### [Data records]
++++++

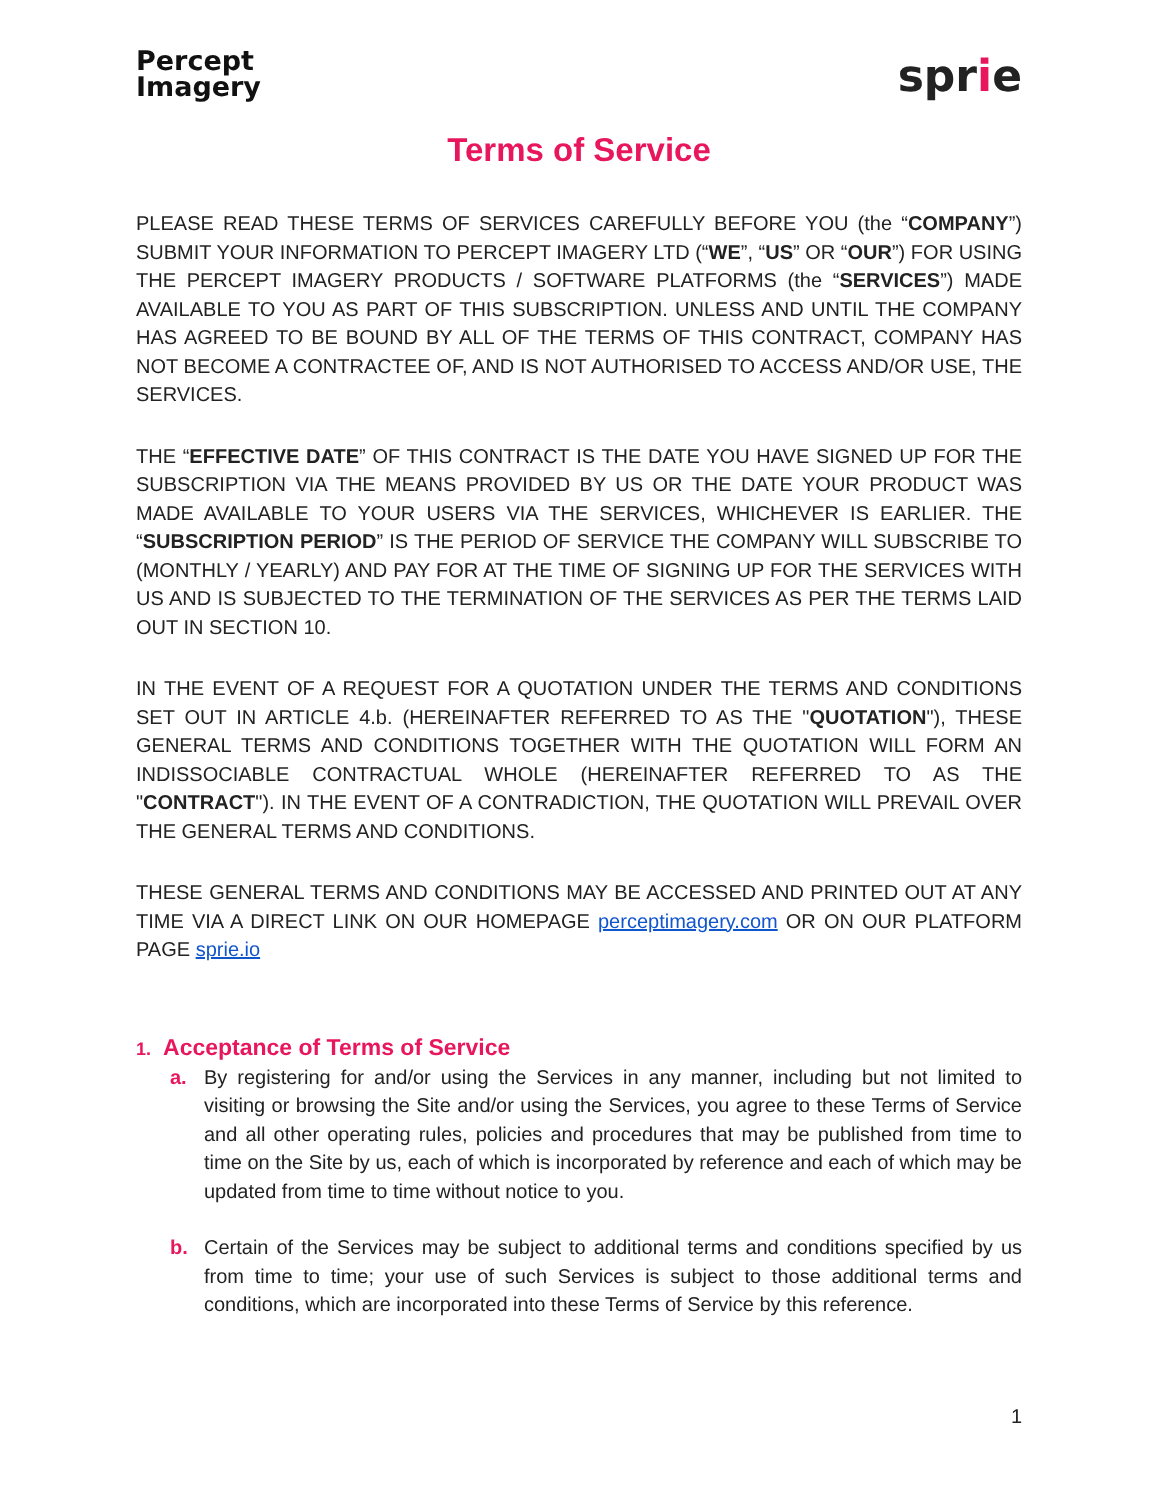Percept
Imagery
sprie
Terms of Service
PLEASE READ THESE TERMS OF SERVICES CAREFULLY BEFORE YOU (the “COMPANY”) SUBMIT YOUR INFORMATION TO PERCEPT IMAGERY LTD (“WE”, “US” OR “OUR”) FOR USING THE PERCEPT IMAGERY PRODUCTS / SOFTWARE PLATFORMS (the “SERVICES”) MADE AVAILABLE TO YOU AS PART OF THIS SUBSCRIPTION. UNLESS AND UNTIL THE COMPANY HAS AGREED TO BE BOUND BY ALL OF THE TERMS OF THIS CONTRACT, COMPANY HAS NOT BECOME A CONTRACTEE OF, AND IS NOT AUTHORISED TO ACCESS AND/OR USE, THE SERVICES.
THE “EFFECTIVE DATE” OF THIS CONTRACT IS THE DATE YOU HAVE SIGNED UP FOR THE SUBSCRIPTION VIA THE MEANS PROVIDED BY US OR THE DATE YOUR PRODUCT WAS MADE AVAILABLE TO YOUR USERS VIA THE SERVICES, WHICHEVER IS EARLIER. THE “SUBSCRIPTION PERIOD” IS THE PERIOD OF SERVICE THE COMPANY WILL SUBSCRIBE TO (MONTHLY / YEARLY) AND PAY FOR AT THE TIME OF SIGNING UP FOR THE SERVICES WITH US AND IS SUBJECTED TO THE TERMINATION OF THE SERVICES AS PER THE TERMS LAID OUT IN SECTION 10.
IN THE EVENT OF A REQUEST FOR A QUOTATION UNDER THE TERMS AND CONDITIONS SET OUT IN ARTICLE 4.b. (HEREINAFTER REFERRED TO AS THE "QUOTATION"), THESE GENERAL TERMS AND CONDITIONS TOGETHER WITH THE QUOTATION WILL FORM AN INDISSOCIABLE CONTRACTUAL WHOLE (HEREINAFTER REFERRED TO AS THE "CONTRACT"). IN THE EVENT OF A CONTRADICTION, THE QUOTATION WILL PREVAIL OVER THE GENERAL TERMS AND CONDITIONS.
THESE GENERAL TERMS AND CONDITIONS MAY BE ACCESSED AND PRINTED OUT AT ANY TIME VIA A DIRECT LINK ON OUR HOMEPAGE perceptimagery.com OR ON OUR PLATFORM PAGE sprie.io
1. Acceptance of Terms of Service
a. By registering for and/or using the Services in any manner, including but not limited to visiting or browsing the Site and/or using the Services, you agree to these Terms of Service and all other operating rules, policies and procedures that may be published from time to time on the Site by us, each of which is incorporated by reference and each of which may be updated from time to time without notice to you.
b. Certain of the Services may be subject to additional terms and conditions specified by us from time to time; your use of such Services is subject to those additional terms and conditions, which are incorporated into these Terms of Service by this reference.
1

++++++

With the pictures left out, restate word for word every line of the data above, from the first down to the line that contains "PLEASE READ THESE".

Percept
Imagery
sprie
Terms of Service
PLEASE READ THESE TERMS OF SERVICES CAREFULLY BEFORE YOU (the “COMPANY”) SUBMIT YOUR INFORMATION TO PERCEPT IMAGERY LTD (“WE”, “US” OR “OUR”) FOR USING THE PERCEPT IMAGERY PRODUCTS / SOFTWARE PLATFORMS (the “SERVICES”) MADE AVAILABLE TO YOU AS PART OF THIS SUBSCRIPTION. UNLESS AND UNTIL THE COMPANY HAS AGREED TO BE BOUND BY ALL OF THE TERMS OF THIS CONTRACT, COMPANY HAS NOT BECOME A CONTRACTEE OF, AND IS NOT AUTHORISED TO ACCESS AND/OR USE, THE SERVICES.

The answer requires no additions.